The stereotype of Seller Persona

There is a stereotype out there of the seller persona. Wrong hires are often made when the hiring decision is built off of this stereotype. This stereotype is of someone who is extroverted, high energy and extremely motivated. That person may or may not have the ability to get the job done. Anyone can turn on that high energy vibe in an interview. There is going to have to be more. You need to make sure the person is able to

  • Ask questions

  • Listen carefully

  • Ask follow up questions

  • Be curious

  • Facilitate two-way dialogue

Leadership in The Military

The military requires commanding officers to have a leadership philosophy. In the Army, there is a semester-long course you take on developing your philosophy of leadership. This forces commanding officers to think of themselves as leaders, to know what their values and principles are, to know what they stand for and what their actions are going to look like to reflect those values.

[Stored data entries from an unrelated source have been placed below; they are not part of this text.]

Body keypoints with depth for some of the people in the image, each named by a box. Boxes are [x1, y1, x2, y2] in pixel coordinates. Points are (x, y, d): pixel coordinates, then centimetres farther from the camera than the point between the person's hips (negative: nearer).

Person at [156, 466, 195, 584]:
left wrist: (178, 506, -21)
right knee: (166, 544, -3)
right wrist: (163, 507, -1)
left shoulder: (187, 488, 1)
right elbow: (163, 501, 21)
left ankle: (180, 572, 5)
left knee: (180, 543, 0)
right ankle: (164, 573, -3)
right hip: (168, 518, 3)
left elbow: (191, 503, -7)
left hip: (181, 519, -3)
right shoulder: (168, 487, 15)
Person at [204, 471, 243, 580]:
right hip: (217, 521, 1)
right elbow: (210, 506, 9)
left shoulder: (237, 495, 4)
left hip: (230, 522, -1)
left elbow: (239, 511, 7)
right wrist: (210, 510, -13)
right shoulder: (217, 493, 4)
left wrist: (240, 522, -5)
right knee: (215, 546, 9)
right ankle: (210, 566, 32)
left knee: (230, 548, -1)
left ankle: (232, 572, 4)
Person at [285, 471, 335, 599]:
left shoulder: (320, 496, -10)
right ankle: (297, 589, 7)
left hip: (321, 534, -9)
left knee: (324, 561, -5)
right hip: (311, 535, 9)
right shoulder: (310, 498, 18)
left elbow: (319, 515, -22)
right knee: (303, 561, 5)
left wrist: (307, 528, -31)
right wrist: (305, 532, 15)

The reason the military does this is because people have to know what their leader stands for. If you are going to ask someone to follow you into battle and put their life and limb at risk, that person following better understand what their leader stands for.

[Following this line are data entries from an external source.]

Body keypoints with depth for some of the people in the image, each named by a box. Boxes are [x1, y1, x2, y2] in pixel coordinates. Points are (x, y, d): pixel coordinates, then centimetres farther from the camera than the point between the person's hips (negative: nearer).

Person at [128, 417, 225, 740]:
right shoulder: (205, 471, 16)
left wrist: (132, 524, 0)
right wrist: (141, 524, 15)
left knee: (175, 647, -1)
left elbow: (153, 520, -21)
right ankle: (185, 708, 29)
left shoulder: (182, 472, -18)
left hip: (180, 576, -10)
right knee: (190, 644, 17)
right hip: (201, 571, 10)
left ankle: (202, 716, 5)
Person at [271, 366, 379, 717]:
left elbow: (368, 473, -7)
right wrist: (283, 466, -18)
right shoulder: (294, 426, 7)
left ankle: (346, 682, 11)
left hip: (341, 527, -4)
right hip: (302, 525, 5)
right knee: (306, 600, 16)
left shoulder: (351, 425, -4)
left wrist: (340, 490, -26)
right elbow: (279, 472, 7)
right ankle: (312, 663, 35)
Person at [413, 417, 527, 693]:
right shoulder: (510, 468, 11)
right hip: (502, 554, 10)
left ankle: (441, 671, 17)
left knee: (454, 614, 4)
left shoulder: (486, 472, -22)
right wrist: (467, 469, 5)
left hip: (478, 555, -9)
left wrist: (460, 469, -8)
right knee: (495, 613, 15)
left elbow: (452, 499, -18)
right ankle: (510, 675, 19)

The leadership philosophy is an exercise any leader can do, and it’s powerful. Many leaders transform through this process.

Advice for College-Age Individuals

Think about your skills and what you are good at first. Know yourself well enough to leverage your capabilities and don’t limit yourself to a job title that seems attractive.

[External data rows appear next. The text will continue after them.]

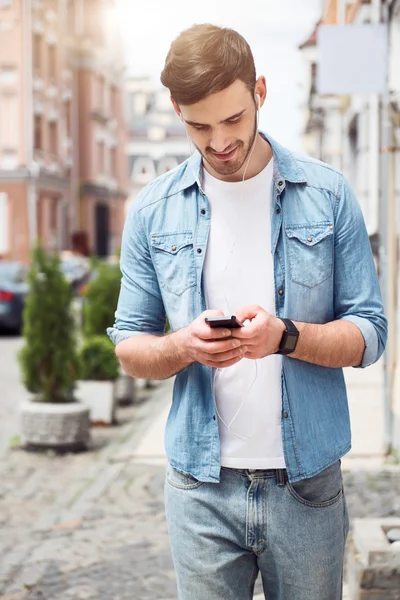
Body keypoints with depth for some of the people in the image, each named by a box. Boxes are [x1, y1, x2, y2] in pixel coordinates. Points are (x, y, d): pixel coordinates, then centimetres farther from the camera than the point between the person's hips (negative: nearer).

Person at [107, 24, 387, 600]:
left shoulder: (327, 195, -2)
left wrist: (285, 336, -21)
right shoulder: (153, 210, 1)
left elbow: (369, 335, -1)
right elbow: (129, 347, 5)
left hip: (307, 483, 0)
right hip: (201, 486, 1)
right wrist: (184, 346, -17)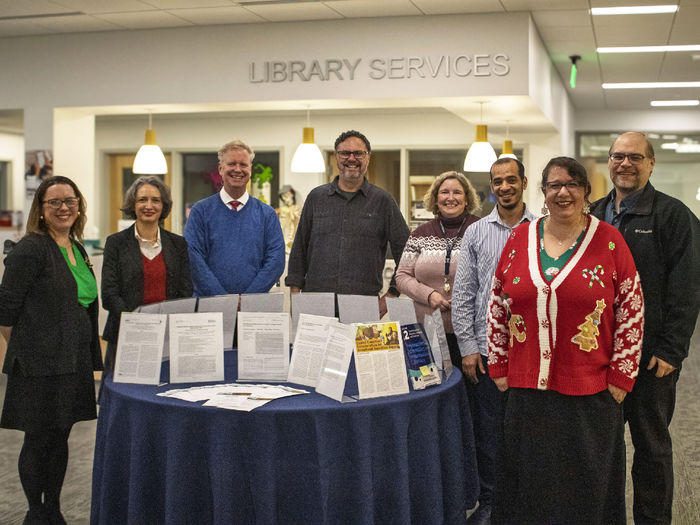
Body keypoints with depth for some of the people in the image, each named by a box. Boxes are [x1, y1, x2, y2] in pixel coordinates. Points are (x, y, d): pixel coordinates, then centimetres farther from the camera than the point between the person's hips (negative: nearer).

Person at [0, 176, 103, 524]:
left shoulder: (77, 249, 13)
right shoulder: (31, 249, -12)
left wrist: (89, 354, 15)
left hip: (75, 360, 7)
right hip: (40, 362, -7)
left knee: (60, 436, 14)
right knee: (38, 438, 4)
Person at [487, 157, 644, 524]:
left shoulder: (608, 240, -3)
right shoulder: (520, 238, 5)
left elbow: (631, 311, -2)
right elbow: (498, 307, 9)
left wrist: (620, 376, -5)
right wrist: (499, 367, 6)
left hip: (591, 392, -2)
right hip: (527, 386, 2)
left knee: (585, 486, 9)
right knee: (530, 481, 12)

“Be flexible. The world is changing so fast. So instead of deciding on a job or a title, think about the skills, your natural abilities. If you are good and enjoy public speaking, think about all the options you have and keep an open mind to pursuing that passion using that skill.” - Deb Calvert

In Summary

Enabling Others to Act is extremely important. Buyers want to be enabled. They want the ideas they already have to be dignified, and they want sellers to align with them where they already are. Behaviors involved in Enabling Others to Act include answering questions in a relevant and timely manner, conducting two-way dialogue, etc. It’s also important to be aware of the impact of technology on the buying process. Make sure you are emphasizing the human aspects of the selling process. As a manager, you are also a leader. It’s important to learn how to be an effective leader. There is a difference between managing and leading.

In this article, I also shared what to look for when hiring salespeople, why people leave, advice for sales managers, and what to do if you don’t have the right resources. When hiring salespeople look for the ability to inspire, great critically thinking skills, the curiosity to challenge processes and innovate and the innate desire to simply follow through on promises and commitments.  People most commonly leave a company for reasons related to management, not salary. Many times managers aren’t giving genuine feedback, the employee isn’t able to see a pathway to success, the employee is receiving soft answers instead of the hard truth and the employee leaves to go somewhere they feel they will grow. As a sales manager, you must delegate well, set crystal clear expectations and learn to lead as well as manage. If you don’t have the right resources to accomplish everything you want, you must stress the significance of these resources to your company with ROI and the importance of these resources in mind.